4 Welche Rolle spielt U2-Sänger Bono dabei? Hat er euch ins Gewissen geredet?

Naja, wir haben Teile des letzten Sommers miteinander verbracht und uns neue Stücke vorgespielt, einfach weil wir gute Freunde sind. Es ist aber nicht so, dass er mich auf den rechten Pfad gebracht hätte. Wir haben nur ein paar Sachen besprochen und ein paar Ideen entwickelt. Wobei das Einzige, was wir zum Aufnehmen hatten, ein Mobiltelefon war. Damit haben wir unsere Stimmen festgehalten. Sehr Hightech-mäßig, (lacht)

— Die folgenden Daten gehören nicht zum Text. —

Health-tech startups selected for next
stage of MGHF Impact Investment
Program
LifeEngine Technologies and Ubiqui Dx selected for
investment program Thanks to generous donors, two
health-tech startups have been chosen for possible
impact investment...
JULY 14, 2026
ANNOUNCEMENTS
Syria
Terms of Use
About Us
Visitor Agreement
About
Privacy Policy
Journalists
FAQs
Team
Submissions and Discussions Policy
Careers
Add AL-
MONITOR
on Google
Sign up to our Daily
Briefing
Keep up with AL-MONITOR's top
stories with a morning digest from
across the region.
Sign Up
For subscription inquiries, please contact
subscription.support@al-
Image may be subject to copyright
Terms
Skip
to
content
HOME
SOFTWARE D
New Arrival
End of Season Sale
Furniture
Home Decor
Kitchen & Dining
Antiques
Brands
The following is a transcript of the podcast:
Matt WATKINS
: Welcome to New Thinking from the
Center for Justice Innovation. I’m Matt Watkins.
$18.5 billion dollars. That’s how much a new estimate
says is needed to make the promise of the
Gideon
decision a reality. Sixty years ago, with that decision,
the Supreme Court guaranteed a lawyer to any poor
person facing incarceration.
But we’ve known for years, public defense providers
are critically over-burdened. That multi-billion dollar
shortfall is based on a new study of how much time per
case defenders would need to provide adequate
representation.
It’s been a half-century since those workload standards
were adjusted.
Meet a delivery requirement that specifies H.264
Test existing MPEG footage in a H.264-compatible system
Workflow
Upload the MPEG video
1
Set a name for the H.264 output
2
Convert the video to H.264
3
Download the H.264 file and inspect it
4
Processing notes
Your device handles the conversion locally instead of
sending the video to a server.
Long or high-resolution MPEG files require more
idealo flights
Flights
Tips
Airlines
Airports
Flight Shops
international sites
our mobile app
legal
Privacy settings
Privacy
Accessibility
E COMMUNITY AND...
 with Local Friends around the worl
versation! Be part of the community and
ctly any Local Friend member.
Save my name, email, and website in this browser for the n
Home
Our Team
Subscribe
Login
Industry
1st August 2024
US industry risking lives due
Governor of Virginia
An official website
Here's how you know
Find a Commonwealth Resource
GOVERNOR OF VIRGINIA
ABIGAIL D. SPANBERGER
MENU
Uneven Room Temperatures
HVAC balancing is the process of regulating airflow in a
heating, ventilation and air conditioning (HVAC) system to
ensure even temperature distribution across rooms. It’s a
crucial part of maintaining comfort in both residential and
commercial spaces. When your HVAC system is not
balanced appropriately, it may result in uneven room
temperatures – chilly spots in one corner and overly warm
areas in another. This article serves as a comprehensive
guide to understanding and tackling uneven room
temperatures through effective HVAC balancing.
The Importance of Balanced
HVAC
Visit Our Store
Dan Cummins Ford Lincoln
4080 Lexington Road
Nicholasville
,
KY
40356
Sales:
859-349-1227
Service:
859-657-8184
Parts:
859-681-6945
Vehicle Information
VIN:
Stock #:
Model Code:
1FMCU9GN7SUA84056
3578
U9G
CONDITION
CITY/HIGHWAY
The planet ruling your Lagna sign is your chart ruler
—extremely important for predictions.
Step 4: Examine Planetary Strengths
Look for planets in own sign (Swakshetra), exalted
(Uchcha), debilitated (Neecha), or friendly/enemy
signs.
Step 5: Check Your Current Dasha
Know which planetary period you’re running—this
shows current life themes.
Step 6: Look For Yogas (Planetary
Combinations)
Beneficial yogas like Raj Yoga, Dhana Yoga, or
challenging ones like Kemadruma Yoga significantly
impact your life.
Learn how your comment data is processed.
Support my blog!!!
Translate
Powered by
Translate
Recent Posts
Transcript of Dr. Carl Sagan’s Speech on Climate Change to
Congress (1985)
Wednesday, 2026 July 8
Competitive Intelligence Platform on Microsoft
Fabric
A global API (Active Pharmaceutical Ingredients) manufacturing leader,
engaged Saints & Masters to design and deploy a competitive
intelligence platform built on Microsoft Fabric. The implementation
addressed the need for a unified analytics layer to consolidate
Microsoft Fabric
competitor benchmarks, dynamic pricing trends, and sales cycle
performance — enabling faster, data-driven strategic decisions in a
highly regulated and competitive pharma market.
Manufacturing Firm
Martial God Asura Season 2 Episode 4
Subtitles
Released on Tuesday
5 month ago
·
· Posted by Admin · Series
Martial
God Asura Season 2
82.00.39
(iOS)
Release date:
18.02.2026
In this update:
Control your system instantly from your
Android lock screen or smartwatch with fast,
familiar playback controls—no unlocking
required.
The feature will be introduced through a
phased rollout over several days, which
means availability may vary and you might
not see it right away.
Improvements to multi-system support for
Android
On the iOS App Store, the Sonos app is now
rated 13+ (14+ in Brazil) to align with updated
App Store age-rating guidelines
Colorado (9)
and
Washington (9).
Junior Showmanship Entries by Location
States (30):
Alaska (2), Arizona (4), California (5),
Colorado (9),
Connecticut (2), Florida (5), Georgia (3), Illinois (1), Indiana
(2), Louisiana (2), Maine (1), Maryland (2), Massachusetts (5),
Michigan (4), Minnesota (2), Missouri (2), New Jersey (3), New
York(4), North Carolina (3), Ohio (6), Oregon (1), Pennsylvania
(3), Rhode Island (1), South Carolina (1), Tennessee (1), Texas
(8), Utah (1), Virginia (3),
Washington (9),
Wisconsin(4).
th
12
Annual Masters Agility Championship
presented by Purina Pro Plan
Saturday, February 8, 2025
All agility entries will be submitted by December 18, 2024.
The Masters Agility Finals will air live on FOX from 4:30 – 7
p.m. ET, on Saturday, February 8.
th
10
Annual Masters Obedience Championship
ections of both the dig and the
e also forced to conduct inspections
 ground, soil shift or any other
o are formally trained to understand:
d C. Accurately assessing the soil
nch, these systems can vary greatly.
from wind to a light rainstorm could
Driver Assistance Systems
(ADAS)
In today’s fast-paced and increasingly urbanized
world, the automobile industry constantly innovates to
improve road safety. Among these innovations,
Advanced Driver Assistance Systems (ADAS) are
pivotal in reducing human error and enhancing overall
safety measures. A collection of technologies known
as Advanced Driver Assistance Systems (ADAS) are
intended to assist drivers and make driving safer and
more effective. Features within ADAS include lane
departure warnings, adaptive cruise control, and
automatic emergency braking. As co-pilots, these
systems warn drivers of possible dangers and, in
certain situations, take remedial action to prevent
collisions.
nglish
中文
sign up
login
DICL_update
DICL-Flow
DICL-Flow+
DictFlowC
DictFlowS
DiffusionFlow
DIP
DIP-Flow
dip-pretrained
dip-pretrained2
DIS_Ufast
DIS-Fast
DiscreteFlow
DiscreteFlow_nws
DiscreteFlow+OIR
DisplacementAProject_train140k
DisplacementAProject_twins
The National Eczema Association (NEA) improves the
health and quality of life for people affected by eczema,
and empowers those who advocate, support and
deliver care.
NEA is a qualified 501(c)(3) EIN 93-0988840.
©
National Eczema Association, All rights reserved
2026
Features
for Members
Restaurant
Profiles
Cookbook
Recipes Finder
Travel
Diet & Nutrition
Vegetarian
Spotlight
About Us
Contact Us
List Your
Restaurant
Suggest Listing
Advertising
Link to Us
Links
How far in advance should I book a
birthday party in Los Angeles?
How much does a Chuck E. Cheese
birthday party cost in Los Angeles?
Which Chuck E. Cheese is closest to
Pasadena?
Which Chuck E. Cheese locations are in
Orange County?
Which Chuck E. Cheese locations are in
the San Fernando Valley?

5 Und was hört Michael Stipe privat?

Battles, aus New York. Und The National, ebenfalls von dort. Die schaue ich mir demnächst in London an, wenn wir unser Album mischen. Darauf freue ich mich, genauso wie auf Arcade Fire, die ich letztes Jahr zweimal gesehen habe. Die sind richtig gut. Außerdem mag ich The Gossip und das neue Interpol-Album. Wobei ich nicht verstehe, warum sie jeder mit Joy Division vergleicht. Ansonsten höre ich Demos von Freunden, die mich hoffen lassen, dass 2008 wieder ein besseres Jahr für Musik wird. Versteh mich nicht falsch: Es gibt immer gute Sachen, aber man muss halt richtig danach suchen. Das ist nicht leicht, wenn man so viel um die Ohren hat.